Take every line in the entries that includes the word "Town" and copy it.

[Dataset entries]
○ ○ ○ ○ ○

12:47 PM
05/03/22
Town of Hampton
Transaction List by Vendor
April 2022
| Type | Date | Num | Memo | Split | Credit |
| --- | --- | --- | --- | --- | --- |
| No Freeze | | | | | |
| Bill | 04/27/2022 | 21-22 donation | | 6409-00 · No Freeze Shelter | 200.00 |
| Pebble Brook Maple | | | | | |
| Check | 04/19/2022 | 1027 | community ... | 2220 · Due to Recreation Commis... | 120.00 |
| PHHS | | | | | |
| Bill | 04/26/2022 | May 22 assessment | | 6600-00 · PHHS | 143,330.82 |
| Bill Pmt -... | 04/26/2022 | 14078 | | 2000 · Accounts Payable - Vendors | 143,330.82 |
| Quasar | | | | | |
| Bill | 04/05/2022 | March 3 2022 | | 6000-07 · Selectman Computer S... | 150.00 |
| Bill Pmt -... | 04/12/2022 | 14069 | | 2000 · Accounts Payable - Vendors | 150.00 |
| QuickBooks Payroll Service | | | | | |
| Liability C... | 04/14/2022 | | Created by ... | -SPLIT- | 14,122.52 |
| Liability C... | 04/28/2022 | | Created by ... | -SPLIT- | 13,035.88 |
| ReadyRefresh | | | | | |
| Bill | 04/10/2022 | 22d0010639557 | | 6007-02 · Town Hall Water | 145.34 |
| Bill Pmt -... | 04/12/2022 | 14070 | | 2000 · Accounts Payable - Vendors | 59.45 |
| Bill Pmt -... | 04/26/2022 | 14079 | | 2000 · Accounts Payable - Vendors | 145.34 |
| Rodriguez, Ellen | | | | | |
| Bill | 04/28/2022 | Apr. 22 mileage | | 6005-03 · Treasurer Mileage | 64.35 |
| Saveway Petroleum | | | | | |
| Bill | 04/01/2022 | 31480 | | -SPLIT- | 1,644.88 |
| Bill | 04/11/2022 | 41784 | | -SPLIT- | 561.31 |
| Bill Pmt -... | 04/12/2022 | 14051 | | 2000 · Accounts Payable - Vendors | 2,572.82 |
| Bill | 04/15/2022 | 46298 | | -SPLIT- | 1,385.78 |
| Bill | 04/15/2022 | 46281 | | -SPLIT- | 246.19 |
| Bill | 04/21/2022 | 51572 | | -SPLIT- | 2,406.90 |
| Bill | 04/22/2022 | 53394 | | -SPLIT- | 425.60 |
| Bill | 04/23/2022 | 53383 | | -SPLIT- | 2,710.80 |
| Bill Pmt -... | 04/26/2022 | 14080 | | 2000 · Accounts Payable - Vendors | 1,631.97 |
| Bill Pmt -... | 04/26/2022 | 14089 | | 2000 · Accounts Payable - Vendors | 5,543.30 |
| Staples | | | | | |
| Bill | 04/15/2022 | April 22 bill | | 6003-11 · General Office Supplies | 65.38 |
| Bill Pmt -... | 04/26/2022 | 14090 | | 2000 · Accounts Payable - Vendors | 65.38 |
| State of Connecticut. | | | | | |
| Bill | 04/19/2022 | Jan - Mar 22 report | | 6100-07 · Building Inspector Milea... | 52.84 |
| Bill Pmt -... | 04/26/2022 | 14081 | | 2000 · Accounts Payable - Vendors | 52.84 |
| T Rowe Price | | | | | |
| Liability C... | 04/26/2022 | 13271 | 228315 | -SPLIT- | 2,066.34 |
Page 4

○ ○ ○ ○ ○

→ REPLY:
Town of Hampton
| Bill | 04/10/2022 | 22d0010639557 | | 6007-02 · Town Hall Water | 145.34 |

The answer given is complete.